Matt Fitzpatrick, an ecologist at the University of Maryland Center for Environmental Science, and Robert Dunn, an ecology professor at North Carolina State University, predicted the 2080 climate of 540 cities in North America.

Then they found the best equivalent modern-day climate under two emissions scenarios. (If emissions continue with no reductions Ann Arbor’s climate will shift further south to near Vincennes, Indiana. Columbus will feel like Jonesboro, Arkansas.)

The researchers also created an interactive map to make concrete the effects of climate change to the 250 million people who live in those cities.

The study included 17 other Michigan cities. Under the high emissions scenario, Traverse City, Lansing and Holland will feel like Chester, Pennsylvania. Winters in Monroe in 2080 will resemble those in southern Missouri. Each city gets warmer and wetter.

With reduced emissions Traverse City, Lansing and Holland shift only to the Ohio coast of Lake Erie, while Monroe would head east all the way to New York City.

In some cities already committed to mitigating and adapting to climate change, officials think the study could be helpful, even if they haven’t yet read it.

“It makes it more relatable to people not involved in climate change,” said Alison Sutter, the sustainability manager for Grand Rapids.

Even if it helps create awareness among the public, many city officials already know what’s in store. They worry about transitions, not just how to deal with future conditions.

Sutter points to the special demands that the regular freeze-thaw cycle in Grand Rapids puts on its infrastructure. So, Grand Rapids officials could look to Chester, Pennsylvania—its high emissions climate match—to understand its future infrastructure needs, she said. But they wouldn’t necessarily learn how to transition from one to the other.

This hypothetical collaboration would rely on the generosity of officials in Chester, who would spend time and energy educating Grand Rapids but receive little in return, since Chester’s future climate does not resemble that of Grand Rapids.

Instead, Sutter would ask about impacts to human health.

Health impacts make people care about climate change, Sutter said. It’s one of the reasons she prioritizes addressing the ways low-income families more acutely experience the negative effects of a less forgiving climate.

During extreme weather events that could become more common with climate change, Grand Rapids knows it must locate relief stations nearer those who can’t afford transportation to the other side of town, Sutter said.

Sarah Galloway, the sustainability coordinator and arborist for Erie, Pennsylvania, has started to plan Erie’s urban forest with climate change in mind. She would consider calling up Millington, Tennessee—Erie’s 2080 match for high emissions—to learn from them.

“I think it would be valuable information,” she said.

Already Galloway plans to plant black gum trees, also called black tupelo, around the city.

They don’t naturally grow in Erie now, but the tree’s range extends to Tennessee and other southern states that now have the climate of Erie’s future, she said.
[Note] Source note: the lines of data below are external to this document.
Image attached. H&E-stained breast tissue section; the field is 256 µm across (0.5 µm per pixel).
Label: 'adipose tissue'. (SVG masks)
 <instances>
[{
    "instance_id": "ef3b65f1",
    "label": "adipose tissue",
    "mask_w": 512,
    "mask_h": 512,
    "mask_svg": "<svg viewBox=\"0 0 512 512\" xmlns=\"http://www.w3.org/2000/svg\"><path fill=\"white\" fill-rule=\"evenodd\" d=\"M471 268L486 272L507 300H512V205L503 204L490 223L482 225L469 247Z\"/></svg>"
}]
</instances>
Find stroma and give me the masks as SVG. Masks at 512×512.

Galloway wonders if the bigger lift for Erie will be teaching behaviors like water conservation that haven’t been a concern for Erie residents thus far.
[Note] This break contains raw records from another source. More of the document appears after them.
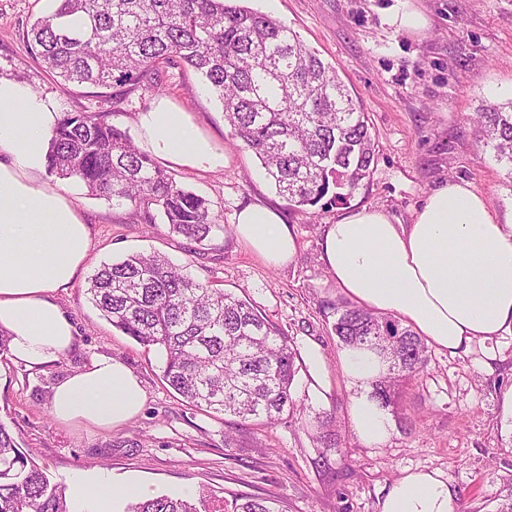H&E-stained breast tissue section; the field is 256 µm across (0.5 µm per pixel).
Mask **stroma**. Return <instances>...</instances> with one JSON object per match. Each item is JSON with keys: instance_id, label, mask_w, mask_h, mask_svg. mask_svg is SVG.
Here are the masks:
<instances>
[{"instance_id": "stroma-1", "label": "stroma", "mask_w": 512, "mask_h": 512, "mask_svg": "<svg viewBox=\"0 0 512 512\" xmlns=\"http://www.w3.org/2000/svg\"><path fill=\"white\" fill-rule=\"evenodd\" d=\"M427 17L418 32L391 19L398 0H251L281 21L334 66L368 116L377 161L348 204L299 210L267 180L241 147L215 97L190 69L170 70L163 91L139 87L121 99L111 90L78 87L52 76L29 51L23 31L52 11V0H0V74L54 99L63 112H113V121L140 142V113L162 100L187 112L219 143L227 164L213 171L173 167L177 184L206 196L223 231L190 252L167 224L148 227L139 212L116 208L67 180L89 226L91 255L76 282L55 292L79 330L58 362L31 369L0 355V422L50 479L70 484L80 472L134 482L145 495L193 491L199 512H232L237 496L271 498L278 512H379L391 484L407 470L443 471L453 512H494L512 496V335L449 355L431 350L420 376L406 386L398 416L411 433L393 428L384 446L369 448L347 417L353 392L340 371V347L319 312L344 293L320 260L325 225L361 209H378L393 223H410L430 191L452 180L483 192L497 218L512 221V172L476 136L484 105L512 99V0H413ZM249 203L271 206L298 242L293 262L274 268L233 235L235 216ZM158 252L198 280L246 298L292 339L318 343L329 361L331 391L318 395L307 365L292 387L293 415L269 427L238 426L232 417L181 402L162 378L160 352L118 332L87 294L105 262ZM119 359L145 392L139 414L117 429L57 423L48 412L53 385L91 359ZM335 416L338 445L323 447L316 419ZM235 441L225 446V432Z\"/></svg>"}]
</instances>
Increasing public understanding of climate change and its effects was part of the motivation for creating the map, Fitzpatrick said.

If it works as intended people will “go and look at their city and hopefully have a moment of reflection about the magnitude of changes we’re talking about.”

A lot of people are looking, even if reflection is difficult to measure.

At last count, more than 600 media outlets had carried the work and 500 million people had likely seen it.

“Twitter loves it,” Fitzpatrick said.

If city officials seem slower to come to it, he chalks that up to the slower pace policy makers take.

Erie and Grand Rapids already have an eye toward climate adaptation and officials could point to city policies informed by research similar to Fitzpatrick and Dunn’s.

The interactive map and the large number of cities sets their work apart, Fitzpatrick said.

If the size of the public reception is any indication, it’s made an impression, even if it hasn’t sparked any city policy in the month it’s been published.